Records contained in a dataset
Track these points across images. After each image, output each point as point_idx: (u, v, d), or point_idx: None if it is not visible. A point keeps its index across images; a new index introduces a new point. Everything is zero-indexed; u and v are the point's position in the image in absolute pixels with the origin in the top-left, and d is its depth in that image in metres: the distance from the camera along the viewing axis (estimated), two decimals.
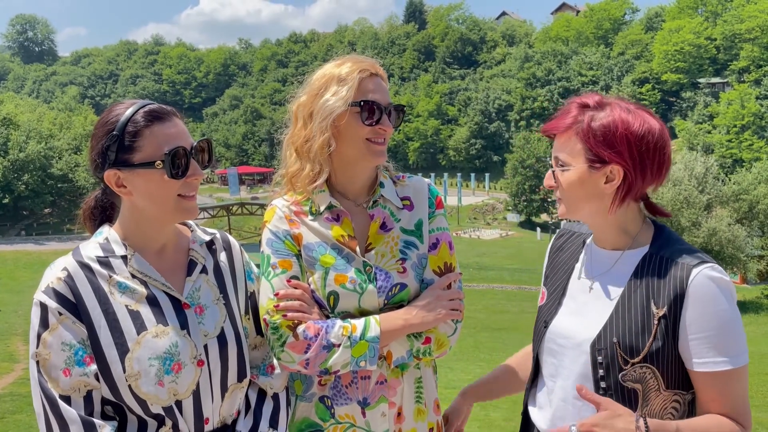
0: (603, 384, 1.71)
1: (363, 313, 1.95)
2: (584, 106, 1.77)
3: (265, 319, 1.92)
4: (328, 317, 1.94)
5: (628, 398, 1.70)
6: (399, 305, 1.97)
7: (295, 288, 1.93)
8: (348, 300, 1.94)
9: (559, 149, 1.80)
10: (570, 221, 1.98)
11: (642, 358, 1.67)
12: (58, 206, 66.60)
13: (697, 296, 1.63)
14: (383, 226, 2.02)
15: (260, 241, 2.04)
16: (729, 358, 1.63)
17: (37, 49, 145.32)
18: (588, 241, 1.96)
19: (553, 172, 1.82)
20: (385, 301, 1.96)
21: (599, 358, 1.71)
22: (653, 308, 1.67)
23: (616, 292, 1.76)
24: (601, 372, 1.71)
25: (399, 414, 1.99)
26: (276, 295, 1.91)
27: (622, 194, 1.75)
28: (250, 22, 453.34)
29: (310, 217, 2.01)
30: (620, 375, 1.69)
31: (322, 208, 1.99)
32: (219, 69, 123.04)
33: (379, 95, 1.95)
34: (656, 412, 1.71)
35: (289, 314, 1.88)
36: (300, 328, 1.87)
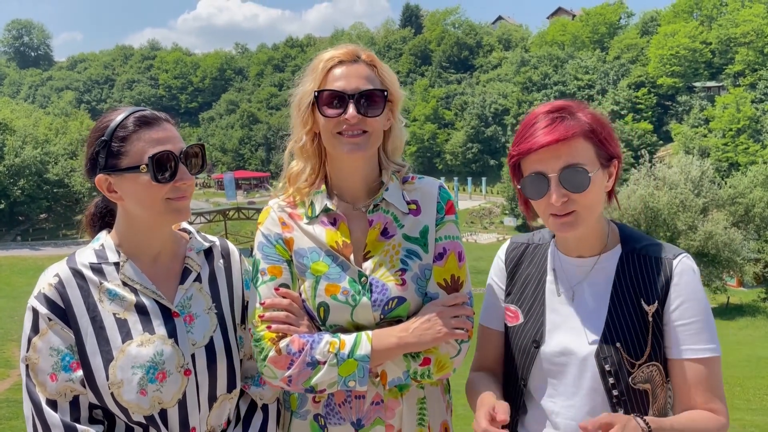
0: (615, 392, 1.67)
1: (357, 327, 1.79)
2: (562, 109, 1.68)
3: (249, 330, 1.82)
4: (320, 330, 1.80)
5: (640, 399, 1.68)
6: (397, 321, 1.79)
7: (284, 297, 1.79)
8: (339, 313, 1.78)
9: (571, 157, 1.63)
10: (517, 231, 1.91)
11: (647, 357, 1.66)
12: (53, 211, 66.38)
13: (681, 285, 1.66)
14: (384, 233, 1.84)
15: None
16: (713, 345, 1.66)
17: (33, 54, 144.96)
18: (551, 252, 1.87)
19: (564, 185, 1.63)
20: (381, 316, 1.78)
21: (606, 367, 1.66)
22: (644, 306, 1.67)
23: (604, 297, 1.73)
24: (611, 380, 1.66)
25: None
26: (262, 304, 1.78)
27: (610, 189, 1.75)
28: (247, 27, 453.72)
29: (305, 220, 1.85)
30: (630, 379, 1.66)
31: (318, 211, 1.84)
32: (215, 74, 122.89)
33: (343, 82, 1.74)
34: (662, 406, 1.71)
35: (274, 326, 1.74)
36: (283, 342, 1.72)
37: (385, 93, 1.79)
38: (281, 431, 1.94)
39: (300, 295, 1.83)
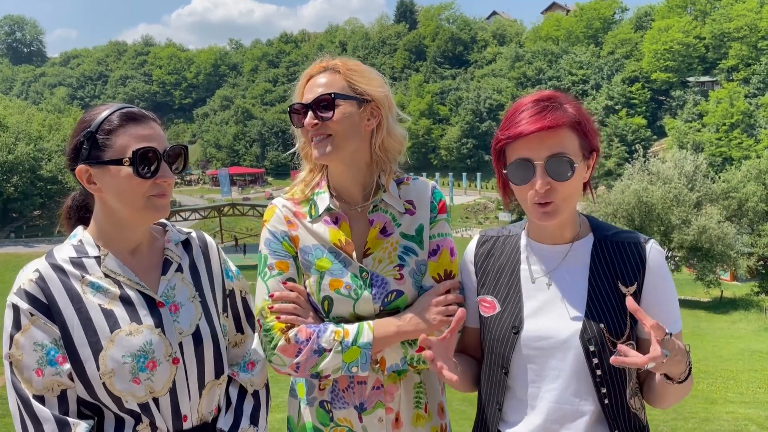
0: (599, 371, 1.72)
1: (358, 318, 1.92)
2: (550, 99, 1.71)
3: (258, 321, 1.92)
4: (323, 321, 1.93)
5: (619, 378, 1.74)
6: (396, 312, 1.93)
7: (291, 290, 1.93)
8: (342, 305, 1.92)
9: (557, 146, 1.66)
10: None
11: (627, 336, 1.73)
12: (47, 208, 66.14)
13: (654, 267, 1.77)
14: (383, 231, 1.97)
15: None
16: (679, 321, 1.78)
17: (25, 50, 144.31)
18: (523, 241, 1.90)
19: (549, 173, 1.66)
20: (381, 308, 1.93)
21: (591, 347, 1.71)
22: (622, 287, 1.75)
23: (581, 281, 1.79)
24: (595, 360, 1.71)
25: (397, 419, 1.97)
26: (271, 296, 1.91)
27: (586, 180, 1.82)
28: (242, 23, 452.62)
29: (308, 219, 1.99)
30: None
31: (321, 210, 1.98)
32: (209, 69, 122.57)
33: (309, 95, 1.90)
34: (634, 384, 1.79)
35: (283, 317, 1.88)
36: (292, 332, 1.86)
37: (332, 94, 1.86)
38: (294, 417, 2.08)
39: (305, 289, 1.97)
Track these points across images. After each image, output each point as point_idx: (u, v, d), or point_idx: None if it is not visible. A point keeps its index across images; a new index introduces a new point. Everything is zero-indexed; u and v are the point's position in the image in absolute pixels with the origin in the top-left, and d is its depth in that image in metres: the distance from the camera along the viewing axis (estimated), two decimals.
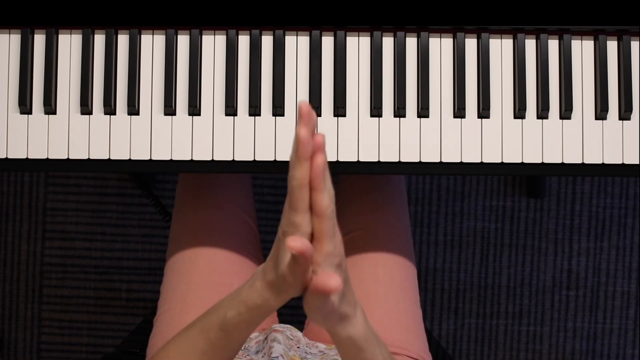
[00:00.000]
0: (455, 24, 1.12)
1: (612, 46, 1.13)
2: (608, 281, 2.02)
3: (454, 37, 1.13)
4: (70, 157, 1.11)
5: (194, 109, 1.12)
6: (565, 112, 1.12)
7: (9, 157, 1.11)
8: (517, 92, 1.13)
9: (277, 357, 1.07)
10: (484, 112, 1.12)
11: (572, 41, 1.13)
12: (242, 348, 1.17)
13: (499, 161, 1.12)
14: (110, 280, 2.00)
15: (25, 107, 1.11)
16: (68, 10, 1.11)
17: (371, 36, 1.13)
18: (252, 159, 1.12)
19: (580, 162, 1.12)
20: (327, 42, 1.13)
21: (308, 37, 1.13)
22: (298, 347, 1.16)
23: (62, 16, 1.11)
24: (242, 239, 1.31)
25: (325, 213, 0.78)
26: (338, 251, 0.80)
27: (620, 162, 1.12)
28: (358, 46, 1.13)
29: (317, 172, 0.77)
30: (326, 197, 0.78)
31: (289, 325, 1.21)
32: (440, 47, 1.13)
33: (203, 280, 1.25)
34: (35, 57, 1.12)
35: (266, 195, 1.97)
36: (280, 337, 1.13)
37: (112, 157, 1.11)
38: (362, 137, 1.12)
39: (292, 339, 1.17)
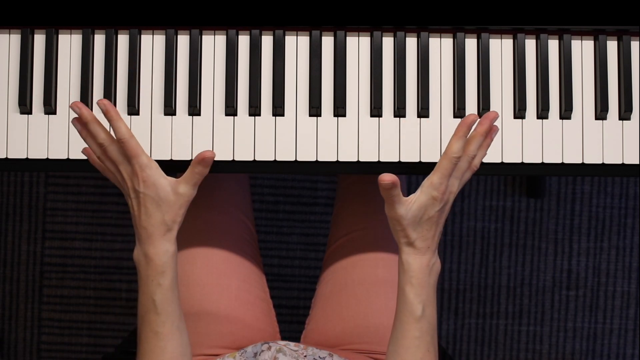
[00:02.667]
0: (455, 24, 1.12)
1: (612, 46, 1.13)
2: (608, 281, 2.01)
3: (454, 37, 1.13)
4: (70, 157, 1.11)
5: (194, 109, 1.12)
6: (565, 112, 1.12)
7: (9, 157, 1.11)
8: (517, 92, 1.13)
9: None
10: (484, 112, 1.12)
11: (572, 41, 1.13)
12: (240, 353, 1.17)
13: (499, 161, 1.12)
14: (110, 280, 2.00)
15: (25, 107, 1.11)
16: (68, 10, 1.11)
17: (371, 36, 1.13)
18: (252, 159, 1.12)
19: (580, 162, 1.12)
20: (327, 42, 1.13)
21: (308, 37, 1.13)
22: (305, 357, 1.15)
23: (62, 16, 1.11)
24: (239, 239, 1.31)
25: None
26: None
27: (620, 162, 1.12)
28: (358, 46, 1.13)
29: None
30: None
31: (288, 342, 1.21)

**Instructions for the task**
Copy all of the data above exactly. Leave out every picture.

**Result for this exercise**
Track these points across images. After each image, output each point as point_idx: (u, v, d), or point_idx: None if it is not visible. A point keeps its index across images; a new index introduces a new point. Everything is zero-indexed; u and v are the point's position in the image in absolute pixels with the origin in the top-left, and d is its depth in that image in metres: the distance from the camera along the viewing axis (estimated), two decimals.
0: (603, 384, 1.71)
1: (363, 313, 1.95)
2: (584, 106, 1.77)
3: (265, 319, 1.92)
4: (328, 317, 1.94)
5: (628, 398, 1.70)
6: (399, 305, 1.97)
7: (295, 288, 1.93)
8: (348, 300, 1.94)
9: (559, 149, 1.80)
10: (570, 221, 1.98)
11: (642, 358, 1.67)
12: (58, 206, 66.60)
13: (697, 296, 1.63)
14: (383, 226, 2.02)
15: (260, 241, 2.04)
16: (729, 358, 1.63)
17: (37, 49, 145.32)
18: (588, 241, 1.96)
19: (553, 172, 1.82)
20: (385, 301, 1.96)
21: (599, 358, 1.71)
22: (653, 308, 1.67)
23: (616, 292, 1.76)
24: (601, 372, 1.71)
25: (399, 414, 1.99)
26: (276, 295, 1.91)
27: (622, 194, 1.75)
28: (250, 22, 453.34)
29: (310, 217, 2.01)
30: (620, 375, 1.69)
31: (322, 208, 1.99)
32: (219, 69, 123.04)
33: (379, 95, 1.95)
34: (656, 412, 1.71)
35: (289, 314, 1.88)
36: (300, 328, 1.87)
0: (615, 392, 1.67)
1: (357, 327, 1.79)
2: (562, 109, 1.68)
3: (249, 330, 1.82)
4: (320, 330, 1.80)
5: (640, 399, 1.68)
6: (397, 321, 1.79)
7: (284, 297, 1.79)
8: (339, 313, 1.78)
9: (571, 157, 1.63)
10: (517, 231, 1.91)
11: (647, 357, 1.66)
12: (53, 211, 66.38)
13: (681, 285, 1.66)
14: (384, 233, 1.84)
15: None
16: (713, 345, 1.66)
17: (33, 54, 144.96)
18: (551, 252, 1.87)
19: (564, 185, 1.63)
20: (381, 316, 1.78)
21: (606, 367, 1.66)
22: (644, 306, 1.67)
23: (604, 297, 1.73)
24: (611, 380, 1.66)
25: None
26: (262, 304, 1.78)
27: (610, 189, 1.75)
28: (247, 27, 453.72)
29: (305, 220, 1.85)
30: (630, 379, 1.66)
31: (318, 211, 1.84)
32: (215, 74, 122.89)
33: (343, 82, 1.74)
34: (662, 406, 1.71)
35: (274, 326, 1.74)
36: (283, 342, 1.72)
37: (385, 93, 1.79)
38: (281, 431, 1.94)
39: (300, 295, 1.83)
0: (599, 371, 1.72)
1: (358, 318, 1.92)
2: (550, 99, 1.71)
3: (258, 321, 1.92)
4: (323, 321, 1.93)
5: (619, 378, 1.74)
6: (396, 312, 1.93)
7: (291, 290, 1.93)
8: (342, 305, 1.92)
9: (557, 146, 1.66)
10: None
11: (627, 336, 1.73)
12: (47, 208, 66.14)
13: (654, 267, 1.77)
14: (383, 231, 1.97)
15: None
16: (679, 321, 1.78)
17: (25, 50, 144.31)
18: (523, 241, 1.90)
19: (549, 173, 1.66)
20: (381, 308, 1.93)
21: (591, 347, 1.71)
22: (622, 287, 1.75)
23: (581, 281, 1.79)
24: (595, 360, 1.71)
25: (397, 419, 1.97)
26: (271, 296, 1.91)
27: (586, 180, 1.82)
28: (242, 23, 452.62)
29: (308, 219, 1.99)
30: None
31: (321, 210, 1.98)
32: (209, 69, 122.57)
33: (309, 95, 1.90)
34: (634, 384, 1.79)
35: (283, 317, 1.88)
36: (292, 332, 1.86)
37: (332, 94, 1.86)
38: (294, 417, 2.08)
39: (305, 289, 1.97)
Track these points across images. After each image, output each point as point_idx: (u, v, d), or point_idx: None if it is not visible. A point keeps its index across images; a new index introduces a new point. Everything is zero-indexed; u and v are the point's position in the image in absolute pixels with the origin in the top-left, and d is its depth in that image in metres: the distance from the camera along the viewing axis (estimated), two decimals.
[00:00.000]
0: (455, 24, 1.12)
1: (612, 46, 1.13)
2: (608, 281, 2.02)
3: (454, 37, 1.13)
4: (70, 157, 1.11)
5: (194, 109, 1.12)
6: (565, 112, 1.12)
7: (9, 157, 1.11)
8: (517, 92, 1.13)
9: (277, 357, 1.07)
10: (484, 112, 1.12)
11: (572, 41, 1.13)
12: (242, 348, 1.17)
13: (499, 161, 1.12)
14: (110, 280, 2.00)
15: (25, 107, 1.11)
16: (68, 10, 1.11)
17: (371, 36, 1.13)
18: (252, 159, 1.12)
19: (580, 162, 1.12)
20: (327, 42, 1.13)
21: (308, 37, 1.13)
22: (298, 347, 1.16)
23: (62, 16, 1.11)
24: (242, 239, 1.31)
25: (325, 213, 0.78)
26: (338, 251, 0.80)
27: (620, 162, 1.12)
28: (358, 46, 1.13)
29: (317, 172, 0.77)
30: (326, 197, 0.78)
31: (289, 325, 1.21)
32: (440, 47, 1.13)
33: (203, 280, 1.25)
34: (35, 57, 1.12)
35: (266, 195, 1.97)
36: (280, 337, 1.13)
37: (112, 157, 1.11)
38: (362, 137, 1.12)
39: (292, 339, 1.17)
[00:02.667]
0: (455, 24, 1.12)
1: (612, 46, 1.13)
2: (608, 281, 2.01)
3: (454, 37, 1.13)
4: (70, 157, 1.11)
5: (194, 109, 1.12)
6: (565, 112, 1.12)
7: (9, 157, 1.11)
8: (517, 92, 1.13)
9: None
10: (484, 112, 1.12)
11: (572, 41, 1.13)
12: (240, 353, 1.17)
13: (499, 161, 1.12)
14: (110, 280, 2.00)
15: (25, 107, 1.11)
16: (68, 10, 1.11)
17: (371, 36, 1.13)
18: (252, 159, 1.12)
19: (580, 162, 1.12)
20: (327, 42, 1.13)
21: (308, 37, 1.13)
22: (305, 357, 1.15)
23: (62, 16, 1.11)
24: (239, 239, 1.31)
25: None
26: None
27: (620, 162, 1.12)
28: (358, 46, 1.13)
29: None
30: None
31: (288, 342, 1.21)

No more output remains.